***** 文档节选

Python的并行(持续更新)

0. 参考:

  1. 《Python并行编程 中文版》https://python-parallel-programmning-cookbook.readthedocs.io/zh_CN/latest/index.html

1. 线程和进程:

  1. 进程可以包含多个并行运行的线程;
  2. 通常,操作系统创建和管理线程比进程更省CPU资源;
  3. 线程用于一些小任务,进程用于繁重的任务;
  4. 同一个进程下的线程共享地址空间和其他资源,进程之间相互独立;

2. 在Python中使用线程:

2.1 多线程简介:

  1. 线程是独立的处理流程,可以和系统的其他线程并行或并发地执行。
  2. 多线程可以共享数据和资源,利用所谓的共享内存空间。
  3. 每一个线程基本上包含3个元素:程序计数器,寄存器和栈。
  4. 线程的状态大体上可以分为ready, running, blocked
  5. 多线程编程一般使用共享内容空间进行线程间的通讯,这就使管理内容空间成为多线程编程的重点和难点。
  6. 线程的典型应用是应用软件的并行化。
  7. 相比于进程,使用线程的优势主要是性能。

2.2 threading 库实现多线程:

1. 如何定义一个线程 threading.Thread():

class threading.Thread(group=None,   ## 一般设置为 None ,这是为以后的一些特性预留的
                       target=None,  ## 当线程启动的时候要执行的函数
                       name=None,    ## 线程的名字,默认会分配一个唯一名字 Thread-N
                       args=(),      ## 使用 tuple 类型给 target 传递参数
                       kwargs={})    ## 使用 dict 类型给 target 传递参数

举例:

import threading

def function(i):
    print("function called by thread %i\n" % i)
    return

#threads = []
for i in range(5):
    t = threading.Thread(target=function, args=(i,)) ## 用 function 函数初始化一个 Thread 对象 t,并将参数 i 传入;
    #threads.append(t) 
    t.start() ## 线程被创建后不会马上执行,需要手动调用 .start() 方法执行线程
    t.join() ## 阻塞调用 t 线程的主线程,t 线程执行结束,主线程才会继续执行

运行结果:

function called by thread 0

function called by thread 1

function called by thread 2

function called by thread 3

function called by thread 4

2. 如何确定当前线程 threading.current_thread().name

  1. 通常一个服务进程中有多个线程服务,负责不同的操作,所以对于线程的命名是很重要的;
  2. Python中每一个线程在被 Thread 被创建时都有一个默认的名字(可以修改);

举例:

import threading
import time

def first_func():
    print(threading.current_thread().name + str(" is Starting"))
    time.sleep(2)
    print(threading.current_thread().name + str("is Exiting"))
    return

def second_func():
    print(threading.current_thread().name + str(" is Starting"))

**********
***** 展示数据

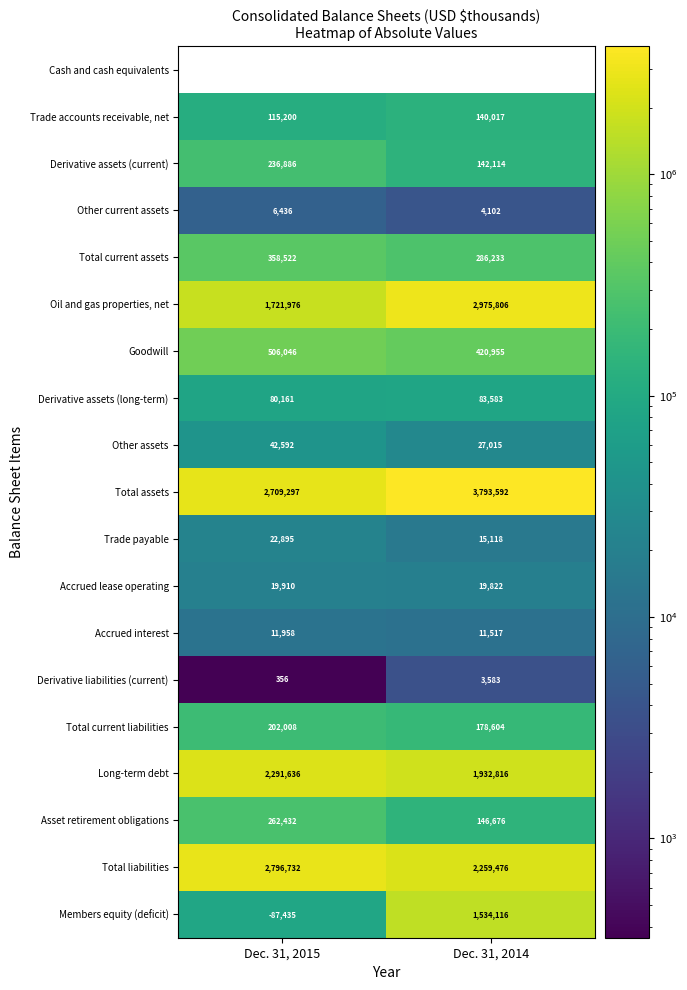

Is the value of Asset retirement obligations at Dec. 31, 2015 greater than the value of Oil and gas properties, net at Dec. 31, 2015?

No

**********

[题目]: 请把上面关于Python并行编程的文档节选中的一段原样重新写出来，从“#threads = []”开始，到“#threads.append(t)”结束。

[参考答案]:
#threads = []
for i in range(5):
    t = threading.Thread(target=function, args=(i,)) ## 用 function 函数初始化一个 Thread 对象 t,并将参数 i 传入;
    #threads.append(t)